Joe then spoke for a little over ten minutes, beginning and ending with thank yous: “I know there are folks that always say I thank too many people, but there are many people that need to be thanked, because there are many people that are responsible for the accomplishments that we had here as a City Council…”  He thanked his family, his fellow Council members, singling out Buchanan for working closely with him and advising him over the last year, and noting that after several years on the Council, “he still gives it 100%, he’s very committed.”  He thanked “a stellar City staff,” the City Attorney, and his fellow Sierra Madreans for their support in electing him to Council for two terms.

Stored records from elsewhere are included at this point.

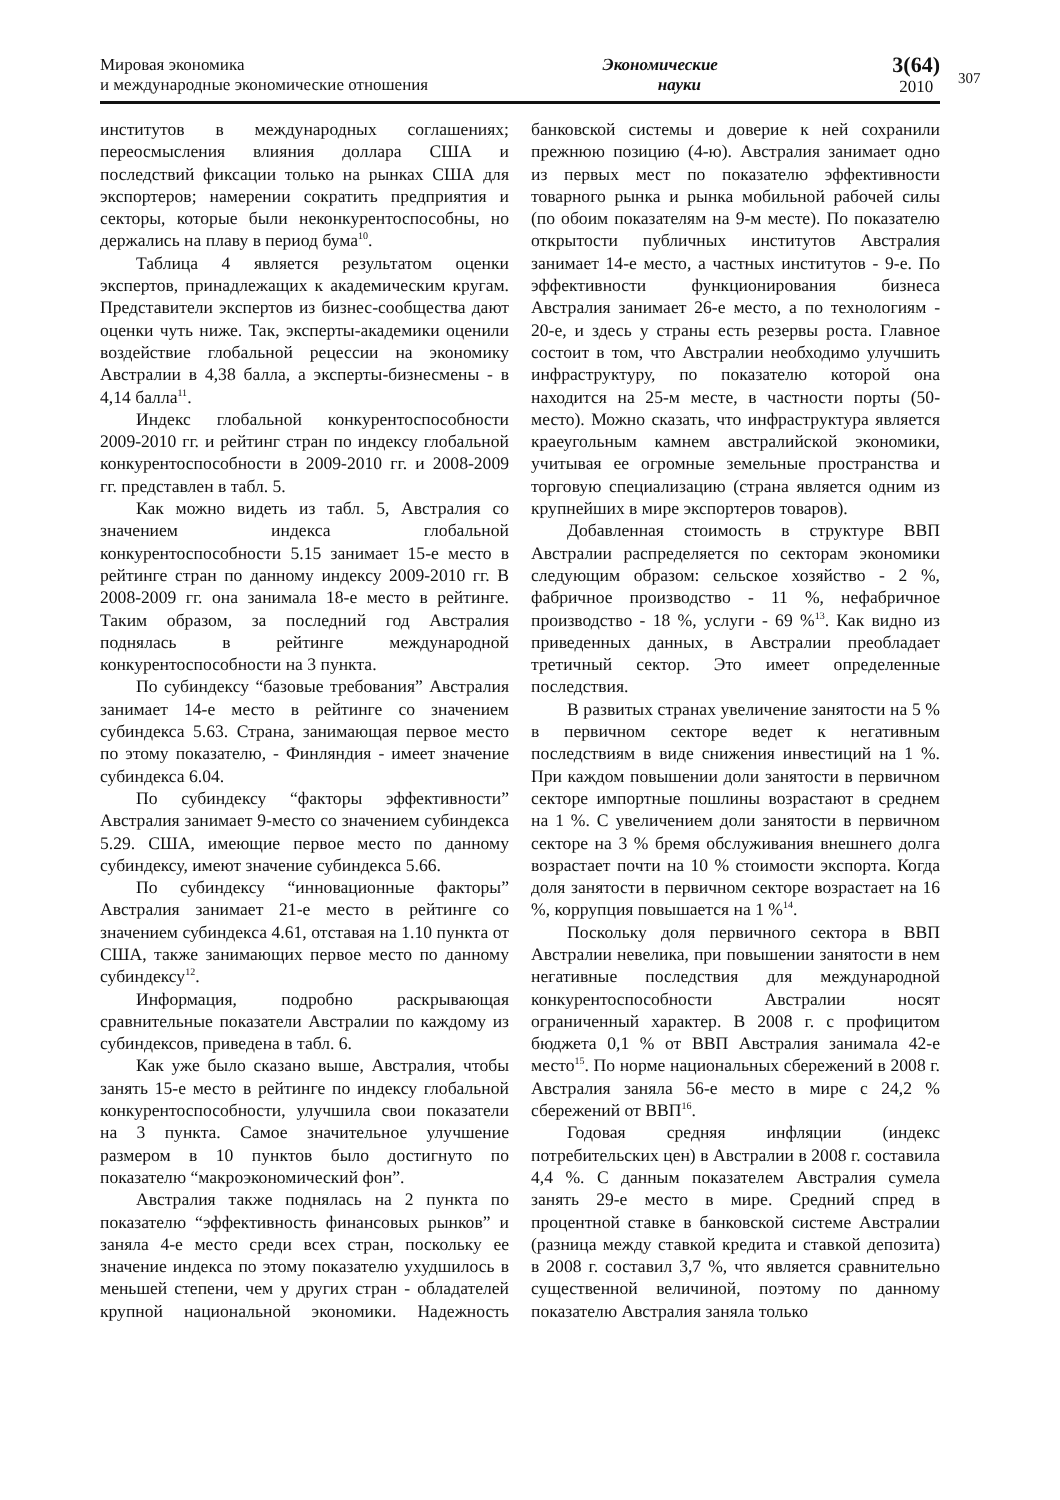Мировая экономика
и международные экономические отношения
Экономические
науки
3(64)
2010
307
институтов в международных соглашениях; переосмысления влияния доллара США и последствий фиксации только на рынках США для экспортеров; намерении сократить предприятия и секторы, которые были неконкурентоспособны, но держались на плаву в период бума<sup>10</sup>.
Таблица 4 является результатом оценки экспертов, принадлежащих к академическим кругам. Представители экспертов из бизнес-сообщества дают оценки чуть ниже. Так, эксперты-академики оценили воздействие глобальной рецессии на экономику Австралии в 4,38 балла, а эксперты-бизнесмены - в 4,14 балла<sup>11</sup>.
Индекс глобальной конкурентоспособности 2009-2010 гг. и рейтинг стран по индексу глобальной конкурентоспособности в 2009-2010 гг. и 2008-2009 гг. представлен в табл. 5.
Как можно видеть из табл. 5, Австралия со значением индекса глобальной конкурентоспособности 5.15 занимает 15-е место в рейтинге стран по данному индексу 2009-2010 гг. В 2008-2009 гг. она занимала 18-е место в рейтинге. Таким образом, за последний год Австралия поднялась в рейтинге международной конкурентоспособности на 3 пункта.
По субиндексу “базовые требования” Австралия занимает 14-е место в рейтинге со значением субиндекса 5.63. Страна, занимающая первое место по этому показателю, - Финляндия - имеет значение субиндекса 6.04.
По субиндексу “факторы эффективности” Австралия занимает 9-место со значением субиндекса 5.29. США, имеющие первое место по данному субиндексу, имеют значение субиндекса 5.66.
По субиндексу “инновационные факторы” Австралия занимает 21-е место в рейтинге со значением субиндекса 4.61, отставая на 1.10 пункта от США, также занимающих первое место по данному субиндексу<sup>12</sup>.
Информация, подробно раскрывающая сравнительные показатели Австралии по каждому из субиндексов, приведена в табл. 6.
Как уже было сказано выше, Австралия, чтобы занять 15-е место в рейтинге по индексу глобальной конкурентоспособности, улучшила свои показатели на 3 пункта. Самое значительное улучшение размером в 10 пунктов было достигнуто по показателю “макроэкономический фон”.
Австралия также поднялась на 2 пункта по показателю “эффективность финансовых рынков” и заняла 4-е место среди всех стран, поскольку ее значение индекса по этому показателю ухудшилось в меньшей степени, чем у других стран - обладателей крупной национальной экономики. Надежность банковской системы и доверие к ней сохранили прежнюю позицию (4-ю). Австралия занимает одно из первых мест по показателю эффективности товарного рынка и рынка мобильной рабочей силы (по обоим показателям на 9-м месте). По показателю открытости публичных институтов Австралия занимает 14-е место, а частных институтов - 9-е. По эффективности функционирования бизнеса Австралия занимает 26-е место, а по технологиям - 20-е, и здесь у страны есть резервы роста. Главное состоит в том, что Австралии необходимо улучшить инфраструктуру, по показателю которой она находится на 25-м месте, в частности порты (50-место). Можно сказать, что инфраструктура является краеугольным камнем австралийской экономики, учитывая ее огромные земельные пространства и торговую специализацию (страна является одним из крупнейших в мире экспортеров товаров).
Добавленная стоимость в структуре ВВП Австралии распределяется по секторам экономики следующим образом: сельское хозяйство - 2 %, фабричное производство - 11 %, нефабричное производство - 18 %, услуги - 69 %<sup>13</sup>. Как видно из приведенных данных, в Австралии преобладает третичный сектор. Это имеет определенные последствия.
В развитых странах увеличение занятости на 5 % в первичном секторе ведет к негативным последствиям в виде снижения инвестиций на 1 %. При каждом повышении доли занятости в первичном секторе импортные пошлины возрастают в среднем на 1 %. С увеличением доли занятости в первичном секторе на 3 % бремя обслуживания внешнего долга возрастает почти на 10 % стоимости экспорта. Когда доля занятости в первичном секторе возрастает на 16 %, коррупция повышается на 1 %<sup>14</sup>.
Поскольку доля первичного сектора в ВВП Австралии невелика, при повышении занятости в нем негативные последствия для международной конкурентоспособности Австралии носят ограниченный характер. В 2008 г. с профицитом бюджета 0,1 % от ВВП Австралия занимала 42-е место<sup>15</sup>. По норме национальных сбережений в 2008 г. Австралия заняла 56-е место в мире с 24,2 % сбережений от ВВП<sup>16</sup>.
Годовая средняя инфляции (индекс потребительских цен) в Австралии в 2008 г. составила 4,4 %. С данным показателем Австралия сумела занять 29-е место в мире. Средний спред в процентной ставке в банковской системе Австралии (разница между ставкой кредита и ставкой депозита) в 2008 г. составил 3,7 %, что является сравнительно существенной величиной, поэтому по данному показателю Австралия заняла только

 He spelled out some of the accomplishments of the Council during the past year, many of which have been ongoing since before his term, among them a balanced budget with significant reserves, joking with Buchanan that he should not feel pressure as the Council prepares to deliver a new two year budget, working out what he considers a “good compromise in terms of the water ordinance for raising water rates,” improvement of the SMPD and SMFD and their equipment, paving some roads, finishing the renovation of the Sierra Madre Room, making “significant moves forward” in the General Plan Update, passage of the Canyon Zone Ordinance, formation of the Green Committee, protecting funds from the state “and use it for quality projects right here in Sierra Madre,” passing a resolution allowing the co-location of A T and T cell equipment to improve cell reception in Sierra Madre, reaching out to people through social media.

He spoke briefly about some of the challenges facing the City, including the State’s budget problems, and the rising costs of energy and employee pensions.  He then thanked people for the opportunity to serve as mayor.

After his election as Mayor, Buchanan also spoke for several minutes, noting that “There is but one reason anyone should seek and hold elected office…only one…to do good,” stating that to do good, we must and we will as a Council confront challenges we face head on.”  He added that the public good is not always popular, but “as a Council we do need and we do value the thoughtful public opinion that we get from our residents that helped guide us and represent them the best way that we can, and we need and value the work and advice we get from the committees and the commissions that we have appointed to help do the business of this City.”  He spoke about the need of the community to make hard choices on the budget in the coming months “to develop a sustainable path forward that puts this City on sound financial future (sic) not just for the next two years, but for many years to come.”  He noted that in the recent past the Council has done much to enhance public safety, but added that we are a full service community and need to provide a sustainable bundle of community services that say much about who we are and what we value, including services for children and the aged, the business district, and the library which reflects “the historic broader commitment in this town to lifelong learning.”  He closed by stating that he hopes the budget choices and the decisions the Council makes going forward will reflect the belief that Sierra Madre is “a full-service city with our own core, our own identity, and a distinct and special sense of community.”